Arizona Senator John McCain has made it official. He will seek the Republican Party's presidential nomination next year. VOA National Correspondent Jim Malone has more on McCain's bid for the White House from Washington.
It was no surprise that John McCain announced he is running for president, but the forum was unexpected. McCain did it on the Late Show program with David Letterman on CBS television.
"I am announcing that I will be a candidate for President of the United States," he said.
McCain says he will make a formal announcement speech in April.
The Arizona senator has been considered the leading candidate for the Republican presidential nomination ever since President Bush won re-election in 2004. Mr. Bush cannot run for a third term, so the 2008 race has prompted large fields of candidates in both major political parties.
Despite his frontrunner status, McCain has trailed in some recent public opinion polls. The latest survey by The Washington Post and ABC News showed former New York City Mayor Rudy Giuliani leading for the Republican nomination with the support of 44 percent of those polled, compared to 21 percent for McCain. The same survey one month earlier also had Giuliani ahead, but by the smaller margin of 34 percent to 27 percent.
University of Virginia political analyst Larry Sabato has been paying close attention to the polls.

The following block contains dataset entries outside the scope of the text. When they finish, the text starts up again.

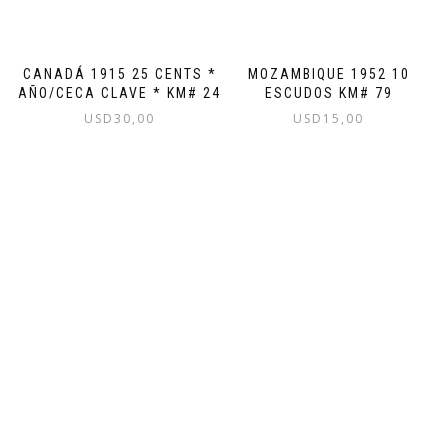
CANADÁ 1915 25 CENTS *
MOZAMBIQUE 1952 10
AÑO/CECA CLAVE * KM# 24
ESCUDOS KM# 79
USD
30,00
USD
15,00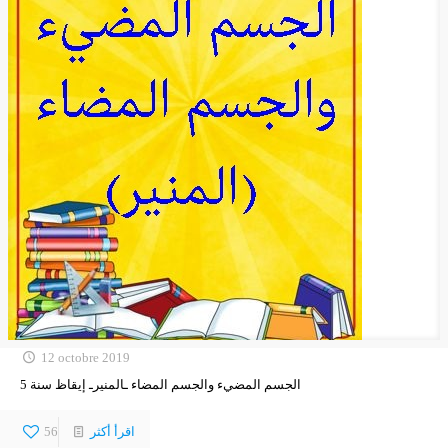
12 octobre 2019
الجسم المضيء والجسم المضاء ـالمنيرـ إيقاظ سنة 5
اقرأ أكثر
56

"McCain needs some momentum," he said. "He started out this campaign with a much better chance than he appears to have now. For the nomination, he is now trailing Rudy Giuliani. For the general election, he is saddled with President Bush's Iraq policy that he has embraced."
McCain has emerged as perhaps the foremost Republican supporter of President Bush's troop surge in Iraq.
He recently defended the new military strategy on the Don Imus program on MSNBC.
"And those who want to leave, just withdraw, I think they have an obligation to tell people what they think is going to happen," he said. "I know what is going to happen. It is going to be chaos and genocide and it will spread throughout the region and we will be involved again in one way or another."
Some analysts believe McCain is taking a political gamble with his high-profile support of the president's Iraq policy, given the opposition evident in public opinion polls.
Stuart Rothenberg publishes an independent political newsletter in Washington.
"You listen to Senator McCain and he will emphasize that he disagreed with the policy early on in term of the U.S. not having an enough troops," he explained. "He thought [former Defense Secretary] Donald Rumsfeld was inept and incompetent, the wrong person, and he will continue to be critical of how the war was handled. But overall, his support for the president is pretty strong on the war and increasingly he is identified with it."
In addition to his stand on Iraq, McCain also has a challenge in winning votes among conservative Christian voters, an important constituency within the Republican Party.
McCain was critical of some religious conservative leaders during his 2000 campaign for the Republican presidential nomination, when he lost out to Texas Governor George Bush.
But in recent months, McCain has tried to mend fences with religious conservatives and is emphasizing his generally conservative voting record on social issues like abortion.
But analyst Charles Cook says some conservatives remain wary of McCain. Cook is editor of the Cook Political Report and he recently appeared on the C-SPAN public affairs TV network.
"A lot of these folks were never terribly comfortable with McCain, even though he really voted with them the vast majority of the time," he said. "But they always really doubted, 'Is he one of us?'"
In addition to McCain and Giuliani, former Massachusetts Governor Mitt Romney is in the running for the Republican nomination. Others who have either formally announced or who are considering a bid include Kansas Senator Sam Brownback, former Arkansas Governor Mike Huckabee, California Congressman Duncan Hunter, Colorado Congressman Tom Tancredo, former Wisconsin Governor Tommy Thompson and former Virginia Governor Jim Gilmore.